EXERCISE INSTRUCTIONS:
For the entries below, repeat exactly each line starting with the one that contains "20: (368, 30, 1.27)" and going on through the one that contains "39: (450, 212, 0.37)", and no others.

RECORDS TO USE:
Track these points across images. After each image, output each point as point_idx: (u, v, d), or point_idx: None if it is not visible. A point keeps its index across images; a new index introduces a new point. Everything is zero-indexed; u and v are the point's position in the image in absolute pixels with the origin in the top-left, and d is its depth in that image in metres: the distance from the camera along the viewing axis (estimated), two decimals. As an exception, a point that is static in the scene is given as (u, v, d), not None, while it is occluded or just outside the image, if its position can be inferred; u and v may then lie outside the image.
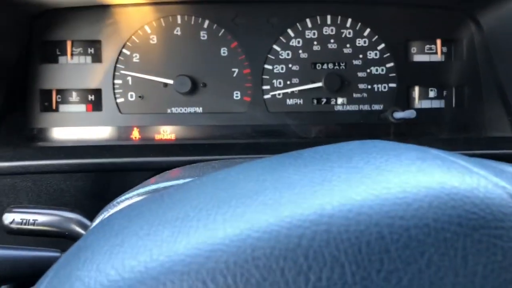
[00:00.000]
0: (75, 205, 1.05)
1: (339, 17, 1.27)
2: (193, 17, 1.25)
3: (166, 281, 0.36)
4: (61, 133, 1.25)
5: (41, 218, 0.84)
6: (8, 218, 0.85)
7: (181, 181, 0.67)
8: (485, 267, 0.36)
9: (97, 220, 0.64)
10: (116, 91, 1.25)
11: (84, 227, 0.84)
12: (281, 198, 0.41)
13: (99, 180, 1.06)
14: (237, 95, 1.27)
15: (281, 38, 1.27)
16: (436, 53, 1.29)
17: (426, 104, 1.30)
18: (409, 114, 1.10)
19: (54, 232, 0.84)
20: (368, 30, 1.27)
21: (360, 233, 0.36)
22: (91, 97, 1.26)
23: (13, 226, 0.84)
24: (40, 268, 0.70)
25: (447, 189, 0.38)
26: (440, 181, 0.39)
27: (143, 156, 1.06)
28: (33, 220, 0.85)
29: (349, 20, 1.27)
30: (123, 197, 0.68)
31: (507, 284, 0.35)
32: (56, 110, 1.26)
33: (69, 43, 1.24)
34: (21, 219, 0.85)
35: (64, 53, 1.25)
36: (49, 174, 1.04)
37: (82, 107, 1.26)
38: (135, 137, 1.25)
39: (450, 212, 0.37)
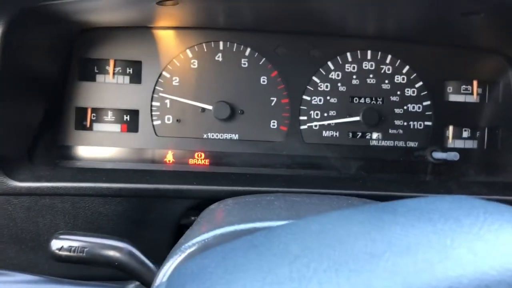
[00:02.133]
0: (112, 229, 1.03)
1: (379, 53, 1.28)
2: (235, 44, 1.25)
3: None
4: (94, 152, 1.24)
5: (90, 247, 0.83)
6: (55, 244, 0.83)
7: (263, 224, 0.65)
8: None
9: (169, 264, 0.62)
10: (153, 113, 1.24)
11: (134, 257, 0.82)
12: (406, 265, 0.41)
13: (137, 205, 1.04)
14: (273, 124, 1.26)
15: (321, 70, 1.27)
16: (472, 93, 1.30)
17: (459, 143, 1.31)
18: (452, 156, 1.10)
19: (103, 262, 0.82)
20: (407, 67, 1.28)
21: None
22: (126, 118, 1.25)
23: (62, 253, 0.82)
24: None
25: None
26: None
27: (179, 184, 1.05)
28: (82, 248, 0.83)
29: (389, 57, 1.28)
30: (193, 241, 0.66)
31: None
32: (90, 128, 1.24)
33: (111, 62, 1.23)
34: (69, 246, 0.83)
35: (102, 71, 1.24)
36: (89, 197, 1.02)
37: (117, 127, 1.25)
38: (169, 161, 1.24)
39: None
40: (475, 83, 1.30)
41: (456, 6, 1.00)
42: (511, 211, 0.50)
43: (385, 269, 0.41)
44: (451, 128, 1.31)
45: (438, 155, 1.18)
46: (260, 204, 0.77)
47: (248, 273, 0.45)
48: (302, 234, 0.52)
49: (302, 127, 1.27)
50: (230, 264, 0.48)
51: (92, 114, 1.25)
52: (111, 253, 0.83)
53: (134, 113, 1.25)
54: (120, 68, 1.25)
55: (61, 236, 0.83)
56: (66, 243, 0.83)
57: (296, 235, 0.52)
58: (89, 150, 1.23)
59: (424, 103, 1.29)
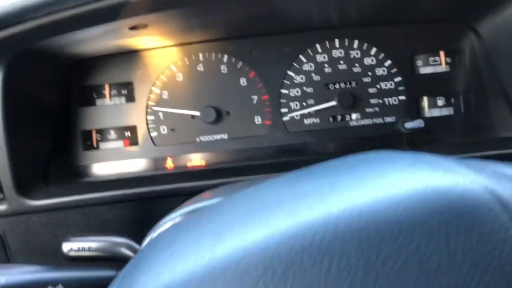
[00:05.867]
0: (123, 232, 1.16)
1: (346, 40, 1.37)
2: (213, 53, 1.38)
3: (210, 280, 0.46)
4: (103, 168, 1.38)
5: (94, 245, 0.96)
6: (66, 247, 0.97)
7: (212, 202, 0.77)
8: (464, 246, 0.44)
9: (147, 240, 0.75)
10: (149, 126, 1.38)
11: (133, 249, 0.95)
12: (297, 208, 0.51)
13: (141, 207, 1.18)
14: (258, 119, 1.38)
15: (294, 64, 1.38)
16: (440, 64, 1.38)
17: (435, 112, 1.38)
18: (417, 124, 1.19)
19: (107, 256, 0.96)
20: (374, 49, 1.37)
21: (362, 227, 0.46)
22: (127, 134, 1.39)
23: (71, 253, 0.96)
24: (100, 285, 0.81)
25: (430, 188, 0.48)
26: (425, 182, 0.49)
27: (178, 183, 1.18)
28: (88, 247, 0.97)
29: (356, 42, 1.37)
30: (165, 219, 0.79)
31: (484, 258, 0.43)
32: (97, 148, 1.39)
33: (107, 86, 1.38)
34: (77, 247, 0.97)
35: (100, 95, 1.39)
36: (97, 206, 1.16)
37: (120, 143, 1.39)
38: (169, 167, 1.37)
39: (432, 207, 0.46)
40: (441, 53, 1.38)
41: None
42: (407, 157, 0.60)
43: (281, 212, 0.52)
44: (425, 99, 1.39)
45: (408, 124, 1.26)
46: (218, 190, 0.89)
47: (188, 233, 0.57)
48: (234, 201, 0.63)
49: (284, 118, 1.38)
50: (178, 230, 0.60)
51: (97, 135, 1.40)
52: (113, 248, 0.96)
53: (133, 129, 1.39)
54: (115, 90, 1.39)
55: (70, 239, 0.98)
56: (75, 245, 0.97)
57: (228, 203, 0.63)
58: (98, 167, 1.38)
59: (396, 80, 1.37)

WORKED SOLUTION:
20: (368, 30, 1.27)
21: (360, 233, 0.36)
22: (91, 97, 1.26)
23: (13, 226, 0.84)
24: (40, 268, 0.70)
25: (447, 189, 0.38)
26: (440, 181, 0.39)
27: (143, 156, 1.06)
28: (33, 220, 0.85)
29: (349, 20, 1.27)
30: (123, 197, 0.68)
31: (507, 284, 0.35)
32: (56, 110, 1.26)
33: (69, 43, 1.24)
34: (21, 219, 0.85)
35: (64, 53, 1.25)
36: (49, 174, 1.04)
37: (82, 107, 1.26)
38: (135, 137, 1.25)
39: (450, 212, 0.37)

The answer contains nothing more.